Pre-production screeched to a halt on it when no studio would touch the R-rated version that was planned. Verbinksi was adamant he wouldn’t water it down. Pun!
”I couldn’t really get past anybody that would spend the money that it would take to do it and keep an R rating,” explained the Gore Verbinksi, a Pirates of the Caribbean big cheese. ”Alternately, I wasn’t really interested in pursuing a PG-13 version. Because the R rating is inherent. Little Sisters and injections and the whole thing. I just wanted to really, really make it a movie where, four days later, you’re still shivering and going, ‘Jesus Christ!’”
2K’s BioShock is certainly no kid friendly adventure with the themes it deals with and severe genetic abuses it’s underwater denizens were subjected to. ”It’s a movie that has to be really, really scary, but you also have to create a whole underwater world, so the price tag is high. We just didn’t have any takers on an R-rated movie with that price tag.”
Creator Ken Levine says there’s really no need for a film anyway. He and the development team have no burning desire ”to have a movie made just to get it made,” he said.

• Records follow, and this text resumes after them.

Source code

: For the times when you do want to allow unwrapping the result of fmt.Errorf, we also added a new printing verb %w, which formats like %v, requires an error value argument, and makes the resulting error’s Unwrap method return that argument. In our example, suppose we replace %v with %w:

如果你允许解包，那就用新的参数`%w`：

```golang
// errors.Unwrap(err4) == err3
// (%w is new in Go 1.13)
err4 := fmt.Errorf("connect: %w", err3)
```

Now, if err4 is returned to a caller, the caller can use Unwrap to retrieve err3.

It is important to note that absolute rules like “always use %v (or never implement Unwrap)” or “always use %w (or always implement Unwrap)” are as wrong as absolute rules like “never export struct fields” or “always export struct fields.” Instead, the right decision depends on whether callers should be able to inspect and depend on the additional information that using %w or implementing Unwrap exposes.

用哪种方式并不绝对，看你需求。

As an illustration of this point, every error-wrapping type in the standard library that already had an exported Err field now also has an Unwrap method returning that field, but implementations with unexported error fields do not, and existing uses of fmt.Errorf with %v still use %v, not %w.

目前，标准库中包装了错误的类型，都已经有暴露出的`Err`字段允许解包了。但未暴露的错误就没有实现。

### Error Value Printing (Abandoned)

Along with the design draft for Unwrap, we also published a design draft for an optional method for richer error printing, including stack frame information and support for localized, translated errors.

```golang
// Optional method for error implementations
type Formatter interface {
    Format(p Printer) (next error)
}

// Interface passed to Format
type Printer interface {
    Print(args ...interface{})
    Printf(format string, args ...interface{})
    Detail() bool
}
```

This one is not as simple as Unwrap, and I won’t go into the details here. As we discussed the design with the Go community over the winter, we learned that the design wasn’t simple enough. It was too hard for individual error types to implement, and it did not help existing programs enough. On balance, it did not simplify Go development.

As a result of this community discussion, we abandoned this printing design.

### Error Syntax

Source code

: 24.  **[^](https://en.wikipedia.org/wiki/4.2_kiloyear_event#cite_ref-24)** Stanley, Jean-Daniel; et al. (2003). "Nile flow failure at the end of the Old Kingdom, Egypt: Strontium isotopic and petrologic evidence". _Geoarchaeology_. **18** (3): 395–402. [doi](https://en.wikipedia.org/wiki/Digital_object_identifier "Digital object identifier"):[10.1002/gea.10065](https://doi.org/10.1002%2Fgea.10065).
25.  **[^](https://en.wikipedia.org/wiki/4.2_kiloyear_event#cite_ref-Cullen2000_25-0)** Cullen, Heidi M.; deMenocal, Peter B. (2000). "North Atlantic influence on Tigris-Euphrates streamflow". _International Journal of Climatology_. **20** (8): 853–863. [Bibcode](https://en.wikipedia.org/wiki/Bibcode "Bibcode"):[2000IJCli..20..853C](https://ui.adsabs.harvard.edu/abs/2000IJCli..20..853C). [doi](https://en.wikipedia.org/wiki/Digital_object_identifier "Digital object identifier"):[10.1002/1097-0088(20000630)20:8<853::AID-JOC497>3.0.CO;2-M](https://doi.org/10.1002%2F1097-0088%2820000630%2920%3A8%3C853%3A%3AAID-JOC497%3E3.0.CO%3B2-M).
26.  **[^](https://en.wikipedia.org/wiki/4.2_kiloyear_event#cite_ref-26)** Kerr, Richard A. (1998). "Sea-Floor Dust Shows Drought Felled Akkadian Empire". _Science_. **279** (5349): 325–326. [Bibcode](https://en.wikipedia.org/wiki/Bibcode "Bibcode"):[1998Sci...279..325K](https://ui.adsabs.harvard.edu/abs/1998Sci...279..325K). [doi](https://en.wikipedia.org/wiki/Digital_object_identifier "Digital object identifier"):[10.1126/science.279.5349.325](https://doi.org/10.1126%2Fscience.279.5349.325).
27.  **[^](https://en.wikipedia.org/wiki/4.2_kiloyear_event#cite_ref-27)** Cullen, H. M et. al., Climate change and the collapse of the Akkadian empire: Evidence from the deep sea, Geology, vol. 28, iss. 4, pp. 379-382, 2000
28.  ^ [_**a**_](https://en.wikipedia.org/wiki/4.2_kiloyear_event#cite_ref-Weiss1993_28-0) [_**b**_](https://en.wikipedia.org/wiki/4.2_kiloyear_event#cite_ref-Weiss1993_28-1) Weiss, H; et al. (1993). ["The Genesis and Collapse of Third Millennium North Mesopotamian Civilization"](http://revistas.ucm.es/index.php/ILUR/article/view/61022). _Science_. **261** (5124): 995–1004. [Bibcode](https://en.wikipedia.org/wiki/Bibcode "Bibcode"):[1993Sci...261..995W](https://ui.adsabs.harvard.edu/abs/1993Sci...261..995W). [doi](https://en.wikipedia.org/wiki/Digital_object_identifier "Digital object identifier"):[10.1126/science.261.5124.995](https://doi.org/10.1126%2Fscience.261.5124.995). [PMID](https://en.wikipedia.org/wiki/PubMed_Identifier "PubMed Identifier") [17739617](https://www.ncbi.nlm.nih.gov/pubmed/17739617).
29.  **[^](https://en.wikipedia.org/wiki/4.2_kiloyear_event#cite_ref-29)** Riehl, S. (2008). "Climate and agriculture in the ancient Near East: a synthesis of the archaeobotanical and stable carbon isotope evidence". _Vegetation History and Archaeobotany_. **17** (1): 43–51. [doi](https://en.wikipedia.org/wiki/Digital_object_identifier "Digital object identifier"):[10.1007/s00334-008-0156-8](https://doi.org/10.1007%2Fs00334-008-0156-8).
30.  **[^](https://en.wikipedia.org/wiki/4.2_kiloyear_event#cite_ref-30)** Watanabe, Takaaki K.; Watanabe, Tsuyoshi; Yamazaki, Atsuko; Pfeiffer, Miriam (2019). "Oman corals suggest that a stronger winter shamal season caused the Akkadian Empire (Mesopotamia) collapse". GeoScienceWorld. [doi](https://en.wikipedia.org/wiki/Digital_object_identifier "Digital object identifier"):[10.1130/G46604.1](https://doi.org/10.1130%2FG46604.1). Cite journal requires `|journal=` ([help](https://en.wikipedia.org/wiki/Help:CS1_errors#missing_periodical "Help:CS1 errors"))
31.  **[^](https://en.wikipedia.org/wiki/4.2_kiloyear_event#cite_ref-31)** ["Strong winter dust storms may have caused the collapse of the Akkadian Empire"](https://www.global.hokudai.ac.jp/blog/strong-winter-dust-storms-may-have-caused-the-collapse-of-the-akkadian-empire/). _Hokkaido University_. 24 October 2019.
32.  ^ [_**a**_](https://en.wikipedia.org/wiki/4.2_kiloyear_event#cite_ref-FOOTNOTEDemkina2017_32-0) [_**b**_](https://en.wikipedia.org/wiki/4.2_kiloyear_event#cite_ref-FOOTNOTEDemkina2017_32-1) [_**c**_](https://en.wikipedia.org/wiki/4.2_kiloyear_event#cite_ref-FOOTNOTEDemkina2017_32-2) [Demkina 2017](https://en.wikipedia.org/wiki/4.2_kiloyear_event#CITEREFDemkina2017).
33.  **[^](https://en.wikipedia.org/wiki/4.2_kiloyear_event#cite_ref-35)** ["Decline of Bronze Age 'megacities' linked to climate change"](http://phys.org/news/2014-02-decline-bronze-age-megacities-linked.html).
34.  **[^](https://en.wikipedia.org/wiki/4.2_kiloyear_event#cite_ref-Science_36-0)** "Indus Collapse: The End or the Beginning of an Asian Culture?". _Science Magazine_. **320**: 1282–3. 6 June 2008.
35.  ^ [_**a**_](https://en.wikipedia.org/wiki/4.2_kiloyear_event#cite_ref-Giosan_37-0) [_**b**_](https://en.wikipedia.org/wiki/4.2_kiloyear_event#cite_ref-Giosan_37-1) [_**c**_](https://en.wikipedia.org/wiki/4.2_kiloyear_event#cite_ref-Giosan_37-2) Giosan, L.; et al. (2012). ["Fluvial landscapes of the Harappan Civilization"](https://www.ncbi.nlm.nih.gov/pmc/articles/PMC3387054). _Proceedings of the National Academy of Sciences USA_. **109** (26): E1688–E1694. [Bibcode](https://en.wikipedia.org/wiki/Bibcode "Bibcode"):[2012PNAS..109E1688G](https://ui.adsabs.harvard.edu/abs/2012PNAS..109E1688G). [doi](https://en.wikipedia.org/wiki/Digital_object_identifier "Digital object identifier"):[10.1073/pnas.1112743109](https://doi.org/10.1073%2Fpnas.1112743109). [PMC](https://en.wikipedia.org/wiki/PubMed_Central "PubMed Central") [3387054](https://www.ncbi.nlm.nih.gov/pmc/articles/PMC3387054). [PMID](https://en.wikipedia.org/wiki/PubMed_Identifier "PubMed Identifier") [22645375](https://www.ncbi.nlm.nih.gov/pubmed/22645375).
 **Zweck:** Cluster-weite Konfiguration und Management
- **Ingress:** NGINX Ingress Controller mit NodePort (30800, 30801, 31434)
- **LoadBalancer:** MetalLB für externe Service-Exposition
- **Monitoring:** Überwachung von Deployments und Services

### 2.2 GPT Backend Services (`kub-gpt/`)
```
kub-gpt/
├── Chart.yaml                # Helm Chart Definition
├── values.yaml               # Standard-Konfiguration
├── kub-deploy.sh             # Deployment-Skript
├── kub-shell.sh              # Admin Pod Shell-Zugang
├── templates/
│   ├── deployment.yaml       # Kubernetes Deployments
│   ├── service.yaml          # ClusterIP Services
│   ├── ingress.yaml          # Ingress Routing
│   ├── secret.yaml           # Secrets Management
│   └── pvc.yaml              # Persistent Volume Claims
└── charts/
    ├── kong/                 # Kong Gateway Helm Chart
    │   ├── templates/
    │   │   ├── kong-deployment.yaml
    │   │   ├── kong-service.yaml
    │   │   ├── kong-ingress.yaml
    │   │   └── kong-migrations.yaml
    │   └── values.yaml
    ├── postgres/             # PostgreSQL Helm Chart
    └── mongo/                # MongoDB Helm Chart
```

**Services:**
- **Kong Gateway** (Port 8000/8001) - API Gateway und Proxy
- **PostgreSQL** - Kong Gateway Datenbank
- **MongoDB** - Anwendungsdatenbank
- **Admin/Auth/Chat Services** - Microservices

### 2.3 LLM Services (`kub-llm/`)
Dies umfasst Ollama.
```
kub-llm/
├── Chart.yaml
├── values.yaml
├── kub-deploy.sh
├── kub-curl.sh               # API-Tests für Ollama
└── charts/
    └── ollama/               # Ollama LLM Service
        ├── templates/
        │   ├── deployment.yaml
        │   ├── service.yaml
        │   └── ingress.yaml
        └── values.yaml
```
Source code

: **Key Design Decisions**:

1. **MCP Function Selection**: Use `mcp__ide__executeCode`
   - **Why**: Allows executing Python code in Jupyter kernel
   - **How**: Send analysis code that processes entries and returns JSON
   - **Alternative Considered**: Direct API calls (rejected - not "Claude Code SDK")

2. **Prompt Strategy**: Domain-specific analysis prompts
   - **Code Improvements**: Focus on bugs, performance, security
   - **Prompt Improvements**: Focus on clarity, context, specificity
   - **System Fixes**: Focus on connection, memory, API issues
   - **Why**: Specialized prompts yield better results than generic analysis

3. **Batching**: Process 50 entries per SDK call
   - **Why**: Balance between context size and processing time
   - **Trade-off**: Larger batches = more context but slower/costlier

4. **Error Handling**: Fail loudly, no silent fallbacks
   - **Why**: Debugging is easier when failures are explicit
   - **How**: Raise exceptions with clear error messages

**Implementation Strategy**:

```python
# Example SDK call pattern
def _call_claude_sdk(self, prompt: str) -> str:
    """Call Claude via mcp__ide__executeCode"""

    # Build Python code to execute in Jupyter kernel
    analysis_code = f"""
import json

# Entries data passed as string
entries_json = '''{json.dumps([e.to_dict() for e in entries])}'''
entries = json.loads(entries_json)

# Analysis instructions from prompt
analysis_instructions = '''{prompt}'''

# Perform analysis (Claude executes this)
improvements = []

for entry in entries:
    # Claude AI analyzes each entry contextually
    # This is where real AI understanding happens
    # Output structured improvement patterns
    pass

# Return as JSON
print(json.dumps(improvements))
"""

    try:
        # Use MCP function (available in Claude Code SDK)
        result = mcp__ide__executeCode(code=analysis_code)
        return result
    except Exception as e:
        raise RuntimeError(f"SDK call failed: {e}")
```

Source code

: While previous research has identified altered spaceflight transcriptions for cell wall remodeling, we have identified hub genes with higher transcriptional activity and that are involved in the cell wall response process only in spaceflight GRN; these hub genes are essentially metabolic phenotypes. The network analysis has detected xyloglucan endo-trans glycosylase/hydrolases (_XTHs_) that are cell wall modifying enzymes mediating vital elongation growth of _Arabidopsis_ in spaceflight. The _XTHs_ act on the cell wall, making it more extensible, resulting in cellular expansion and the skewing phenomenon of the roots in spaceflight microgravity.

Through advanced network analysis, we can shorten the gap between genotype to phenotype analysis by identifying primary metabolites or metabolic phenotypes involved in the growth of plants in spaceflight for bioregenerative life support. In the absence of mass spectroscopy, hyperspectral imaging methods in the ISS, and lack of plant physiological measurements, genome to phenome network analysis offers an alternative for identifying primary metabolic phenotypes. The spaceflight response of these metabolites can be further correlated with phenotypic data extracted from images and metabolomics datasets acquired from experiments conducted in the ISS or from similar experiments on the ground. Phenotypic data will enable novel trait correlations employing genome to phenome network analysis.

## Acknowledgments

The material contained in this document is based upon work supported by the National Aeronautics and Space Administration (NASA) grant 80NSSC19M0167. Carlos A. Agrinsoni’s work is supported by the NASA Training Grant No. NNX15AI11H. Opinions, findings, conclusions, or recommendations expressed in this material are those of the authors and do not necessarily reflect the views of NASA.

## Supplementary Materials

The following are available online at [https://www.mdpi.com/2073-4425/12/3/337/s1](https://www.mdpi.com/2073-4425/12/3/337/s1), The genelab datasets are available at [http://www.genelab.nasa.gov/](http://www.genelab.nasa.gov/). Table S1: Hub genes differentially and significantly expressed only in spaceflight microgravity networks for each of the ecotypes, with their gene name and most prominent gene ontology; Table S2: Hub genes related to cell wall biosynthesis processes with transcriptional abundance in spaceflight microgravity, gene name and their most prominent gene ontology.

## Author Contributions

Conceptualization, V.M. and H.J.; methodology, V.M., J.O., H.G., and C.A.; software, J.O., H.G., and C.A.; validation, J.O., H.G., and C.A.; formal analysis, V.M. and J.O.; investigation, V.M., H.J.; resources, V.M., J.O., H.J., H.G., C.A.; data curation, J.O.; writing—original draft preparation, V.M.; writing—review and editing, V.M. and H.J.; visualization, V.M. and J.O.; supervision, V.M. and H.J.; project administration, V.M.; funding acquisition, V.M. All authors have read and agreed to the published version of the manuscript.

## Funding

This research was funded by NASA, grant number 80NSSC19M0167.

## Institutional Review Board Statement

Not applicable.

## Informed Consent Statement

”For us and for Take-Two, it’s really got to be something that will a) give the fans something that they want, and b) for those who don’t know BioShock, really introduce them to something that is consistent with the game, and is it going to be a good representation of the game.”
”There are differences between games and movies, no doubt, but the movie has to draw from the same DNA in terms of the world and the story beats. But you know, we don’t have a need to get it made.”
Are you hopeful if a BioShock movie does get made then Gore Verbinksi’s R-rated one sees the light of day?